La Coupe du Monde de football 2010 est entrée dans sa phase finale et la fièvre qui s’est emparée de l’Afrique australe est toujours palpable, même au Zimbabwe, où je travaille comme infirmière pour un projet MSF de traitement du VIH/SIDA, au nord du pays hôte de la Coupe du Monde. L’enthousiasme pour cet événement est toujours présent et n’a pas faibli, malgré la déception causée par l’élimination des « Étoiles Noires » du Ghana.
Comme c’était la première fois que j’écrivais un blog, je me suis inévitablement demandé par quoi j’allais commencer. Mais après une discussion avec notre équipe mobile et le département information, éducation et communication (IEC), j’ai pris mon bâton de pèlerin pour aller interroger nos patients à propos des liens éventuels qu’ils perçoivent entre le VIH et le football. Il faut savoir par ailleurs que l’un des nombreux projets de l’IEC mis en œuvre par MSF à Bulawayo consiste à soutenir les activités récréatives mensuelles organisées par les groupes d’entraide de séropositifs.
Il y a au total 145 groupes d’entraide à Bulawayo, qui se réunissent chaque semaine. Et, une fois par mois, tous les districts (qui regroupent chacun dix de ces groupes), se réunissent pour jouer au football et au netball. MSF fournit le support logistique et matériel, ce qui comprend les ballons de football, les boissons, le transport et une trousse de secours. Nous soutenons également un programme de responsabilisation destiné à des personnes relais au sein des groupes d’entraide.
La semaine dernière, je suis donc partie à la rencontre de toutes ces personnes afin de savoir ce qu’elles pensaient du VIH, du football et de la Coupe du Monde.
Voici ce qu’ils m’ont dit :
Shedias, responsable d’un groupe d’entraide :
Shedias a suivi un traitement contre la tuberculose en 2002 et a découvert ainsi sa séropositivité.

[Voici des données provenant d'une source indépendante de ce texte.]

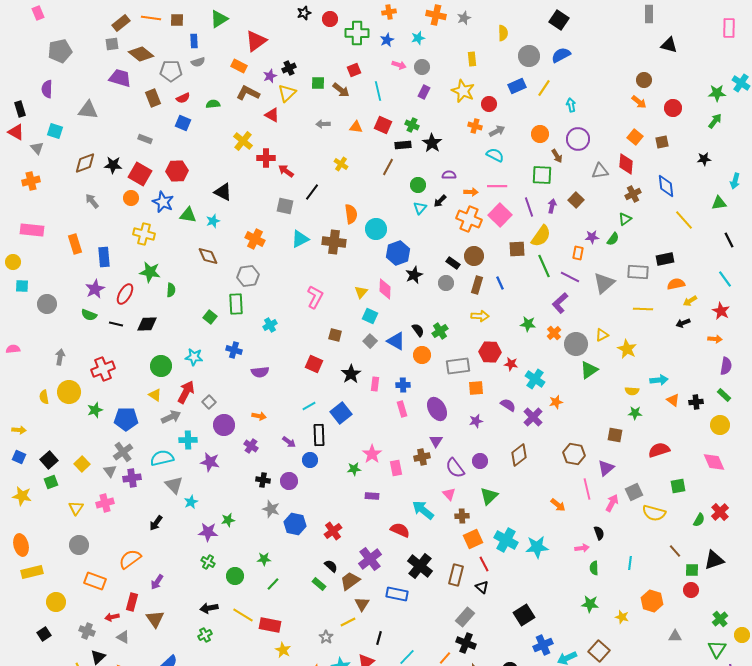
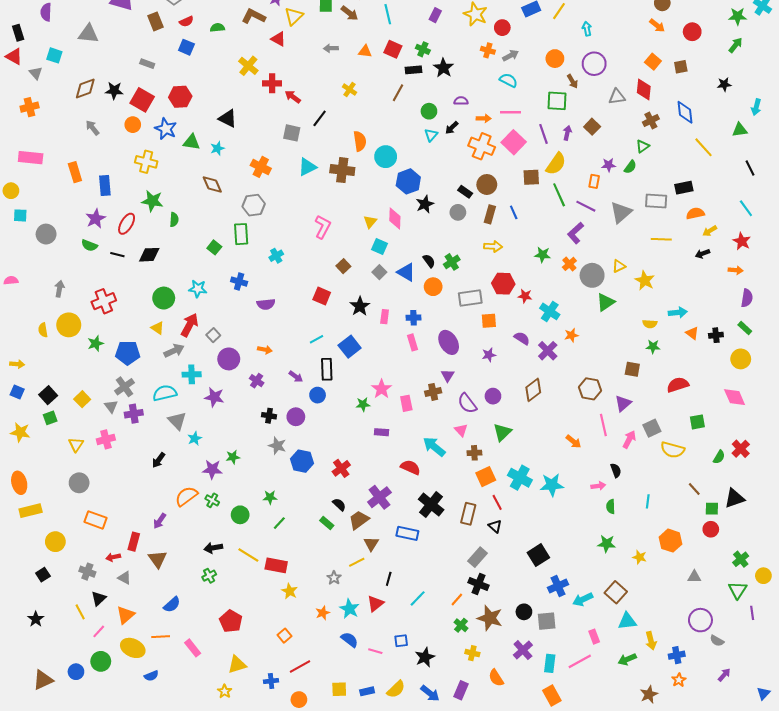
brown square: (335, 335) -> (343, 266), turned 32
orange semicircle: (130, 559) -> (186, 496), moved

Shedias : « Être séropositif, c’est comme un match de foot : soit on perd, soit on gagne. Moi, je suis un battant. En travaillant en équipe et en ayant une attitude positive par rapport à la vie, on peut ‘battre’ le VIH. Un des joueurs clés, c’est le gardien de but : c’est lui qui empêche le VIH de marquer des buts ! Le football, c’est aussi un jeu de rapidité. Ça bouge vite, comme le VIH, mais en jouant au football, nous pouvons aussi contribuer à la diffusion de messages importants concernant le VIH, en établissant des contacts et en partageant notre expérience ».
Junior, responsable d’un groupe d’entraide :
Junior a su qu’il était séropositif en 2006. Il a alors créé le groupe d’entraide « Victory », qui compte aujourd’hui 59 membres. Ils fabriquent des bougies, produisent du beurre de cacahuètes et ont tous un potager. L’argent issu de la vente de ces produits les aide à payer les frais de scolarité des enfants, ainsi que les médicaments destinés à traiter les infections opportunistes (ces médicaments ne sont pas toujours disponibles et ils doivent les acheter dans des pharmacies privées).
Junior : « Les médicaments anti-rétroviraux (ARV) sont comme les défenseurs d’une équipe de football. Ils empêchent les réinfections et nous aident à mener une vie sans trop de stress ».
Dick, membre d’un groupe d’entraide :
Dick a découvert sa séropositivité en 2009 et a commencé un traitement ARV en janvier 2010. Il est entraîneur de football de niveau 3 depuis 12 ans, et a contribué à la constitution d’une équipe qui a atteint le niveau national. Lorsqu’il est tombé malade, il a commencé à se retirer du football. Il a récemment fait part publiquement de sa séropositivité, ce qui l’a aidé à bien suivre son traitement ARV. Aujourd’hui, les membres de sa famille peuvent lui rappeler quand il doit prendre ses médicaments. Maintenant qu’il commence à aller mieux, il veut à nouveau plus s’impliquer dans le football.
Rencontrer des gens qui parlent ouvertement de leur séropositivité et qui la vivent de manière positive a été une expérience extrêmement enrichissante. Cela m’a convaincue que lutter contre le VIH, ce n’est pas seulement pouvoir se soigner aux ARV, c’est aussi être capable de conquérir l’aspect mental de cette maladie.
Joanne Sage est une infirmière australienne en poste actuellement à Bulawayo au Zimbabwe. Joanne a rejoint MSF en 2004 et a également travaillé au Soudan et en Ethiopie.